The Duke of Wellington famously suggested that the Battle of Waterloo was won on the playing fields of Eton. To this day, something happens in the hallowed cloisters of Britain’s most famous public school that brings out qualities in its pupils that no other educational establishment can muster. I refer, of course, to those redoubtable souls who continue to maintain friendships with Prince Harry, after everything that has happened over the past few years. Quasi-abdication, Oprah, Netflix, Spare — none of it matters in their eyes. The Duke of Sussex is, to them, a cracking example of a Top Bloke, a man admired by his peers, and long may he be defended.
Harry’s return would risk making the institution a laughing stock
This is, in my view, the only plausible explanation for the apparent willingness of these “friends” of Prince Harry to come forward to various media outlets, including the Daily Telegraph, and conveniently trashy stories and suggestions in other, less appropriate newspapers.
The current subject for discussion is whether Harry, tiring of life in Montecito as a third wheel to his wife and her jam-making business, is putting out discreet feelers to see whether he could resume a limited number of royal duties in Britain, with an eventual view to a reconciliation with his family. This has been floated before, especially in the wake of his father’s illness. But since his fleeting, low-key return to the country for his uncle Lord Fellowes’ funeral — where, true to form, he and his brother ignored one another — there have been further whispers that Harry would like a life where he can be around more and see his family, as well as pursuing good works.
Time for his friends to swoop in. Not a bit of it, these well-placed denizens of the Kings’ Road and Eaton Square are quick to say: Harry is currently enjoying a great life in California, where he has made a series of amazing new friends — not as close as us, admittedly, but still important — and is loving being a family man. This circle has assured the media that Harry has “no interest” in any kind of return to Britain, whether as a private citizen or a low-key working member of the royal family.

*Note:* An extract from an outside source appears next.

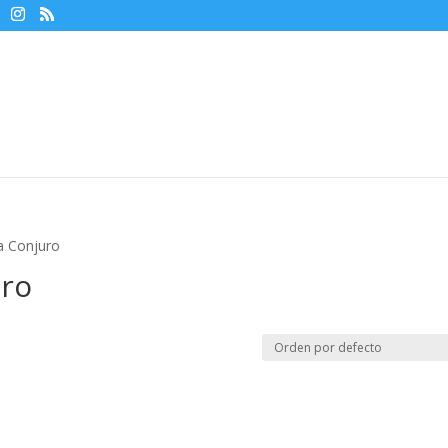
a Conjuro
uro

He is focused, they say, on his various charitable and sporting initiatives, including a new project called the Parents’ Network, which is designed to support parents whose children have been abused online. Some might suggest that supporting the children is more important, but one step at a time.
Amusingly, there is now some debate in the media as to which set of Harry’s friends is more loyal. It has been suggested that those who are keen to tip off newspapers — and are therefore on speed dial for the duke’s anguished WhatsApp messages and early morning calls — are those who have been “acquired in more recent times.” This suggests that they are more easily impressed by his entreaties than those who have stuck by him for the best part of three decades.
Admittedly, some of his long-standing friends are said to have dropped him, believing that he has betrayed his family and his country with some of his more inflammatory statements. But he has the likes of Tyler Perry to confide in now, as well as other celebrity friends, so all is well. Let’s forget details such as when George Clooney attended his wedding, the actor supposedly confessed to never having met the bride or bridegroom before; Harry is a popular man, we are told, and there are many who adore him.
Unless matters change very considerably, it is unlikely that either the king or Prince William will countenance any kind of formal return for Harry into the royal family. It would be too humiliating after what has happened, and would risk making the institution a laughing stock. Likewise, his high-profile battle against the British government over his personal security issues, and his bold statement that the country is no longer safe for his wife to visit, do not suggest that he would be returning here holding out an olive branch.
Harry’s friends, a loyal and helpfully media-savvy bunch though they doubtlessly are, might be amusing themselves by making contradictory and attention-grabbing claims. But for all the media excitement that these pronouncements lead to, it is tempting to take them with a large helping of (no doubt America Riviera Orchard-sourced) salt. Unless hell freezes over, Harry is not coming back to Britain full-time. And many may breathe a deep sigh of relief at that.